Conforme o “Congresso em Foco”, Bolsonaro, de fato, abdicou de apresentar um plano de governo, apoiá-lo e propagandeá-lo. Assim, sua aposta na reeleição encontra-se diante da seguinte questão: o governo vai gerir a economia em 2021 de forma a ter bons resultados em 2022 ou a agenda marginal e setorial continuará dominante? “Trata-se do dilema elementar de vencer eleições aglutinando ou dividindo, enquanto setores da sociedade apostam que continuará prevalecendo a linha de continuidade da fragmentação, do governo desconexo e da fragilidade das ações econômicas. O “Congresso em Foco” sublinha que uma vitória de Arthur Lira na Câmara está longe de garantir o apoio a uma agenda de reformas. E não há projeções animadoras sobre desempenho econômico e social, com recuperação de setores devastados em meio à força da pandemia de coronavírus.

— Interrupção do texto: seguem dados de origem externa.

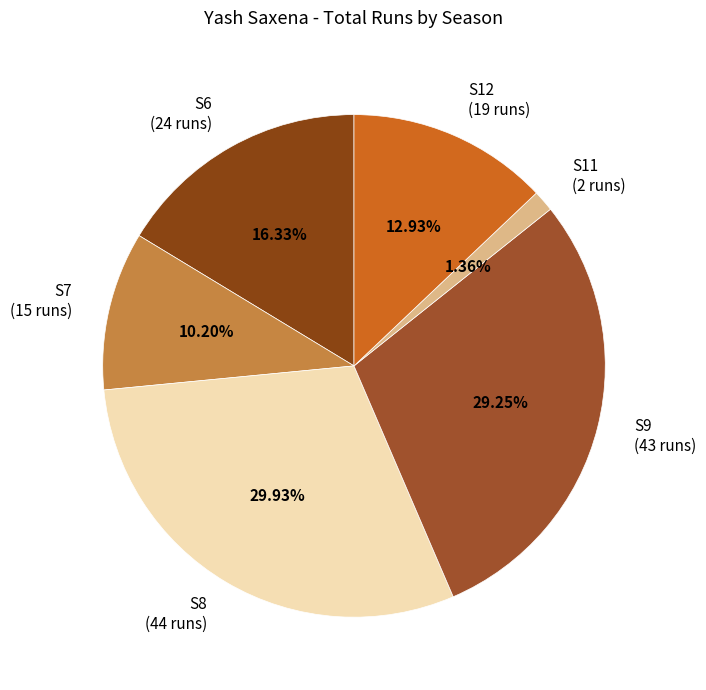

To the nearest percent, what portion does S12 represent?

13%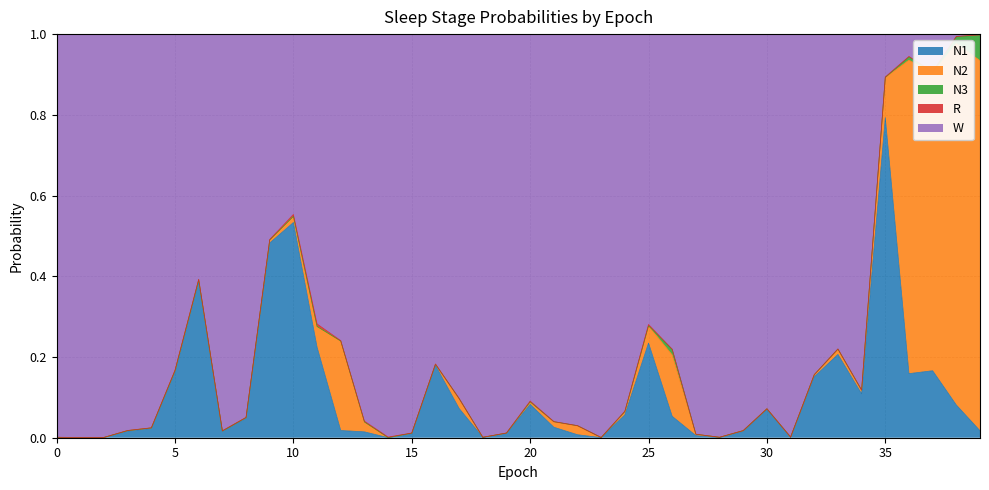

At which category is the sum across all series the highest?

14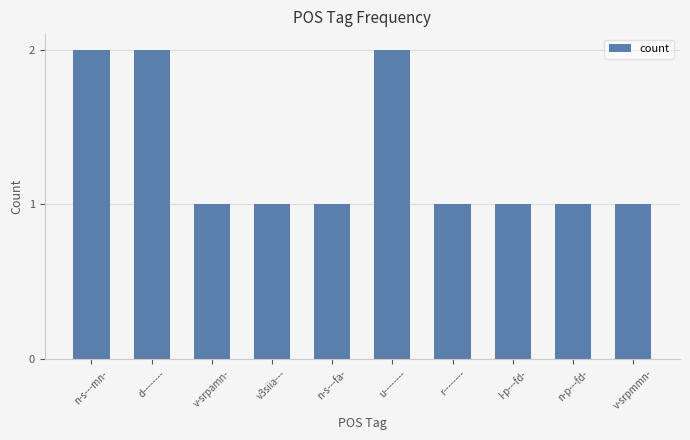

What is the label of the 4th bar from the left?

v3siia---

No fecho da avaliação, deduz-se que o projeto de governo pessoal, marginal e setorial de Bolsonaro, se ocupa alguns espaços, deixa vazios na arena política, o que tende a gerar, a partir deste ano, o recrudescimento da guerra ideológica, em conluio com o espoucar, aqui e ali, de propostas de cunho administrativo e econômico que buscarão preencher o vácuo das ações governamentais. “O signo dos tempos deverá ser representado pela dispersão e falta de sistematicidade. Com isso, as crises poderão ser o principal motor para o avanço de iniciativas pontuais, oficializando o tempo das gambiarras. Partidos e grupos parlamentares continuarão flertando con Bolsonaro e outros candidatos à presidência, mas seu posicionamento só virá de verdade nas convenções partidárias de 2022. Até lá, o Brasil terá perdido um tempo enorme no rumo das reforças que chegaram a entusiasmar até segmentos da oposição, mas que, infelizmente, não avançaram dentro da velocidade desejada para impulsionar o desenvolvimento do Brasil.